His 1914 (Mons) Star, British War Medal, Victory Medal and a George VI Coronation Medal were sold together with a full miniature medals set, a booklet containing the VC dinner menu and listing, signed by Edward VIII, along with an invitation to Sergeant J & Mrs Upton for an afternoon party on Saturday, June 26, 1920, at Buckingham Palace.

Estimated at £2000-3000 on February 15 as part of the four-day Macclesfield auction , they did rather better in selling at £14,400. The medal group was consigned by Upton’s grandson.


Upton is also shown wearing his VC (photo kindly provided by the Museum of the Mercian Regiment).

James Whitbread Upton (1888-1949) was born in Lincoln. He enlisted with the 4th Sherwood Foresters at Derby in 1906 and served in Ireland and India until the war broke out.
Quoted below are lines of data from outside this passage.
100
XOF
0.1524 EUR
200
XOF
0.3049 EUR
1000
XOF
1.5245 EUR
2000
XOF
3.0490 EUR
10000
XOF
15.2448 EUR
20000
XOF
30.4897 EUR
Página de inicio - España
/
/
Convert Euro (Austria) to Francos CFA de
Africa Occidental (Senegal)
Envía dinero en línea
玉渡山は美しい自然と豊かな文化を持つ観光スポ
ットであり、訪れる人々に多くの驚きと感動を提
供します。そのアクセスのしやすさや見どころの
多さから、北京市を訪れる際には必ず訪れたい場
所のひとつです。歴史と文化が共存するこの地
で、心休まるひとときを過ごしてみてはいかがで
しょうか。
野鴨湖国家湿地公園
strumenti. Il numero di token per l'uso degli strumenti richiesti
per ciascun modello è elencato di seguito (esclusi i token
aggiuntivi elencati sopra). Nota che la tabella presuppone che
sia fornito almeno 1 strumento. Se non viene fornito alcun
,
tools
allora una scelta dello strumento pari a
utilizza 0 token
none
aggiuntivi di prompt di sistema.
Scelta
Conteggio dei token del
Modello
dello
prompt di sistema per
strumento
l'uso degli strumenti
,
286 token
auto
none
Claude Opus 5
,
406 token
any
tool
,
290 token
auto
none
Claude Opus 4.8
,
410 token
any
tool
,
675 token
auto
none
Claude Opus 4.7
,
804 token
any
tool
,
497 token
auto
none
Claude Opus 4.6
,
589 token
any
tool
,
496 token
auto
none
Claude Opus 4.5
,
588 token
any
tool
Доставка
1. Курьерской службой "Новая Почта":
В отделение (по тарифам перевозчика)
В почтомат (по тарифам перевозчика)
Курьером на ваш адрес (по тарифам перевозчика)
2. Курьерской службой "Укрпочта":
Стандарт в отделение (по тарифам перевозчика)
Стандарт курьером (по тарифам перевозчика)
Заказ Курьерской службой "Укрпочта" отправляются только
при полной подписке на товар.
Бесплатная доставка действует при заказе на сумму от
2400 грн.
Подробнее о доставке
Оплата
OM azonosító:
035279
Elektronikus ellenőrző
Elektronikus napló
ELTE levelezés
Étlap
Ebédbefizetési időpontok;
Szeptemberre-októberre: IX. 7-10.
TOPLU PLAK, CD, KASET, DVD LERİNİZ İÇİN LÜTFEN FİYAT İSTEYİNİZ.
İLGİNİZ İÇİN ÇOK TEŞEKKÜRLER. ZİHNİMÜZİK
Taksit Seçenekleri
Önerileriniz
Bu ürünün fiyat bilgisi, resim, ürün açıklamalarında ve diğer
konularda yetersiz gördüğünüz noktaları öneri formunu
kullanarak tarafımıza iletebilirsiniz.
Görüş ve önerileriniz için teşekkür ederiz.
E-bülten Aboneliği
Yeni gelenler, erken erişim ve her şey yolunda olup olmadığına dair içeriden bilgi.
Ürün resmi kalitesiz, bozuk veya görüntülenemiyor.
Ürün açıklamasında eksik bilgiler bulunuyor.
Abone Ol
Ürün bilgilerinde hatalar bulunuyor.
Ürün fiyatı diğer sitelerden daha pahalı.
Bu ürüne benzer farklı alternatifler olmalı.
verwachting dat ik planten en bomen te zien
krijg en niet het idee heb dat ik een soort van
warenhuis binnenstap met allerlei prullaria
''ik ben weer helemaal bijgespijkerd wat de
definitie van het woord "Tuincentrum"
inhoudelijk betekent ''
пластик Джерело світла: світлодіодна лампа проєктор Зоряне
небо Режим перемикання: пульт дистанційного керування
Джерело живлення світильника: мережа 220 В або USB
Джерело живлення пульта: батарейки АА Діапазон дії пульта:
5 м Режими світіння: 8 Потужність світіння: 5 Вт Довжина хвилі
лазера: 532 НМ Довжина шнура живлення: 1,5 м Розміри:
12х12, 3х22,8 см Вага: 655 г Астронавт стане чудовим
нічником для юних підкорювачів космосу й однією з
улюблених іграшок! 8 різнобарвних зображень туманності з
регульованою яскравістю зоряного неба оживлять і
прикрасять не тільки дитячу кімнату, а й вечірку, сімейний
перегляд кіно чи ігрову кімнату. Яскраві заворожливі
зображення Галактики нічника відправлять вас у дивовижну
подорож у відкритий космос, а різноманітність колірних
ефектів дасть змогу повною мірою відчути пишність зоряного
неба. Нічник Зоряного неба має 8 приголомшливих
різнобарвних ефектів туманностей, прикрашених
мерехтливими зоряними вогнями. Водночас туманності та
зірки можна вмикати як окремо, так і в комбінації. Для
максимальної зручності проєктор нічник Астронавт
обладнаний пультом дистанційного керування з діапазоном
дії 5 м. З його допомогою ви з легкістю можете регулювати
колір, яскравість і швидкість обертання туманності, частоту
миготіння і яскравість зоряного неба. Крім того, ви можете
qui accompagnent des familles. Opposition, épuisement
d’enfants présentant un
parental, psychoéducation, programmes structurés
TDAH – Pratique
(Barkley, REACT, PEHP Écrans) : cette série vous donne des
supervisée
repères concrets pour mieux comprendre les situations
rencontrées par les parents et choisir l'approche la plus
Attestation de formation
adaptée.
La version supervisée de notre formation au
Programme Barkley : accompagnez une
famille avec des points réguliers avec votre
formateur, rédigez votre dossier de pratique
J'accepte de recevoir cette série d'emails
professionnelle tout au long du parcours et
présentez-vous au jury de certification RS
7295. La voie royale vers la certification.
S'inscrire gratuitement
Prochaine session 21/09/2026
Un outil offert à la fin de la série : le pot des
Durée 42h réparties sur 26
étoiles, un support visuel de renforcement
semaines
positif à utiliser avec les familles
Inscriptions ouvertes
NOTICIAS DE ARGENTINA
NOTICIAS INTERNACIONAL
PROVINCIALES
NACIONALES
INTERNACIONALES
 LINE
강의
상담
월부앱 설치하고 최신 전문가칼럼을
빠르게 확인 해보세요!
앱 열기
He went to France on November 4, 1914. On May 9, 1915, at Rouges Bancs in France during the Battle of Aubers, Upton rescued wounded men while exposed to rifle and artillery fire, going close to the enemy’s parapet. One wounded man was killed by a shell while the corporal was carrying him.

When not actually carrying the wounded he was engaged in dressing and bandaging the serious cases in front of the British trench.

Corporal Upton was presented with his VC ribbon by Major General Sir Francis Davies, GOC 8th Division, near Sailly, France, on July 8, 1915.

He returned to England on July 14 and his VC was presented by King George V at Windsor Castle 10 days later.

Miniature medals were not officially issued and had to be bought by the recipient. Half-size, they were usually worn for formal social occasions where the full size would be awkward – on mess dress uniforms and at black tie and suit functions, for example.